Sometimes I weary of all the nice people around me. This probably makes me seem like the ultimate curmudgeon, but stay with me for a bit and I’ll explain what I mean.
Good evening and welcome to Monday Group Meditation. We will be sitting from 7:30 to 11:00 PM Eastern Time. It is not necessary to sit for the entire extended time, which is set up to make it convenient for people in four North American Time Zones; sit for as long as you like and when it is most convenient for you. Monday Group Meditation is open to everyone, believers and non-believers, who are interested in gathering in silence. If you are new to meditation and would like to try it for yourself, Mindful Nature gave a good description of one way to meditate in an earlier diary, copied and pasted below:
"It is a matter of focusing attention mostly. In many traditions, the idea is to sit and focus on the rising and falling of the breath. Not controlling it, but sitting in a relaxed fashion and merely observing experiences of breathing, sounds, etc. Be aware of your thoughts, but don't engage in them. When your mind wanders (it will, often), then return to focus on breath and repeat."

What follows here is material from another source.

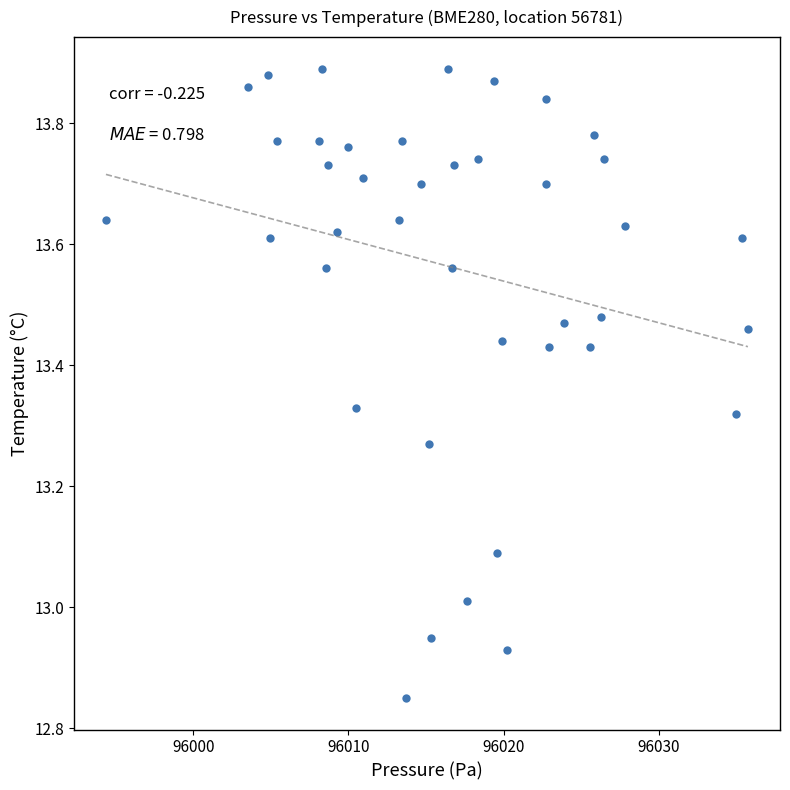

What is the range of Y values (max minus min)?

1.0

Sangha Co-hosts for meditation are:
7:30 - 10:00 Ooooh and davehouck
9:30 - 11:00 thanatokephaloides
|
I know so many nice people who have become bitter as they age, they have spent their entire lives trying to maintain harmony and keep everyone happy. They’ve given up large parts of themselves in order to keep peace. Eventually they turn a corner in life and realize that no matter how much energy they expend they cannot, ultimately, maintain constant harmony; or perhaps as they age they just no longer have the energy to force niceness, and they spend the rest of their lives bitter old people.

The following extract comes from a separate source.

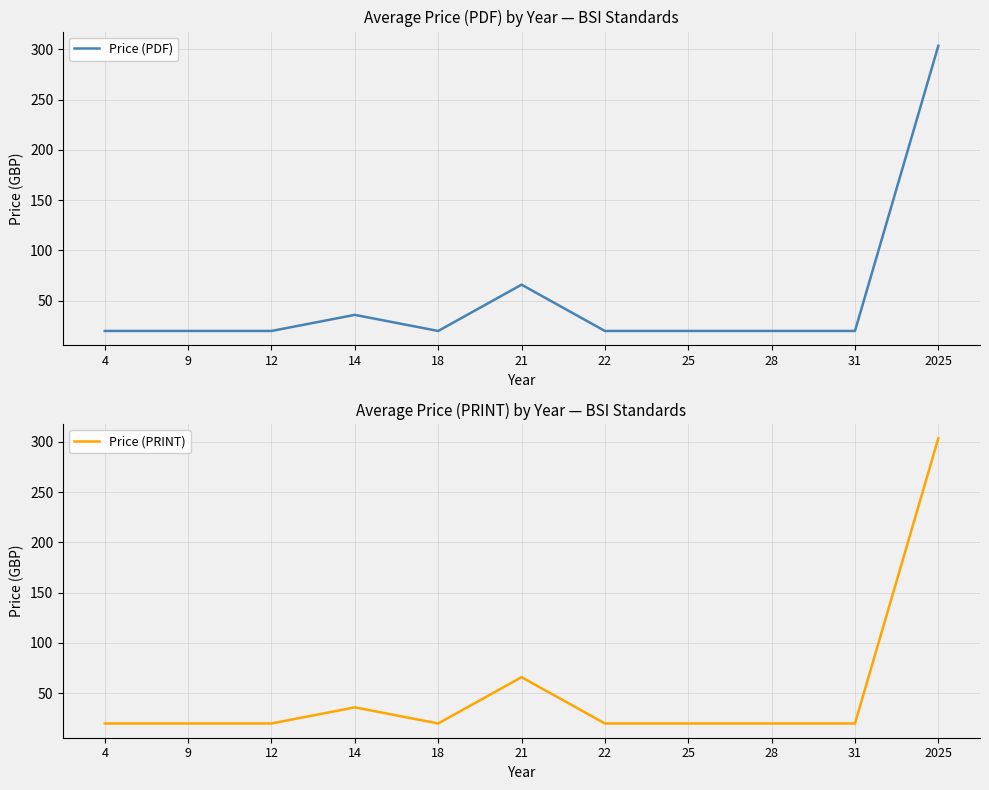

Reading right to left, transcribe all the data shown in this chart.

Price (PDF): 303.4	20.0	20.0	20.0	20.0	66.0	20.0	36.0	20.0	20.0	20.0
Price (PRINT): 303.4	20.0	20.0	20.0	20.0	66.0	20.0	36.0	20.0	20.0	20.0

It is fundamentally impossible to maintain harmony all the time, life just doesn’t roll that way. And ego driven human nature is too full of self interest to be fundamentally nice; so when people force themselves to always maintain an outward veneer of niceness, it takes a large amount of energy to deny the parts of themselves they do not want to share with others, and most of the time they do not even want to see that darkness in themselves either. It can be partially traced, I suspect, to a lack of a cultural spiritual tradition in the West which encourages self-awareness.
Valuing niceness and harmony above all takes extraordinary amounts of energy, that there are so many people who face life in this fashion leads to an striking personal imbalances, but also, here in the West where it is so prevalent it leads to enormous cultural imbalances. We can see it’s evidence in the rise of the Tea Party, and in the vast effect Fox News has had in distorting reality and manipulating people who are already unhappy, into giving self righteous voice to vent their deepest unexpressed rage. It sometimes manifests here on Dkos too, have you ever seen a kossack who you’ve respected and thought of as nice suddenly turn on another Kossack for proposing a concept out of that first kossack's range of approval? It can get ugly.
When I am around people who are perpetually nice it exhausts me, because I can feel their strenuous effort to remain always nice. So it is always my preference to spend time with people who are willing to be real, and who let me be real as well.
Let me pass the time with people who are free enough to be nice and NOT nice, let me spend my days with those who know both their lightness and their darkness, people who are acquainted with their strengths and their weakness and who are comfortable allowing all of that to arise in me. Let me spend my limited time with people who are comfortable with paradox and ambiguity. Let me spend my days with people who know the difference between compassion and niceness, and let us laugh gently at ourselves when we see our human weaknesses. Let us burst free of the tyranny of niceness and rejoice in being real with each other.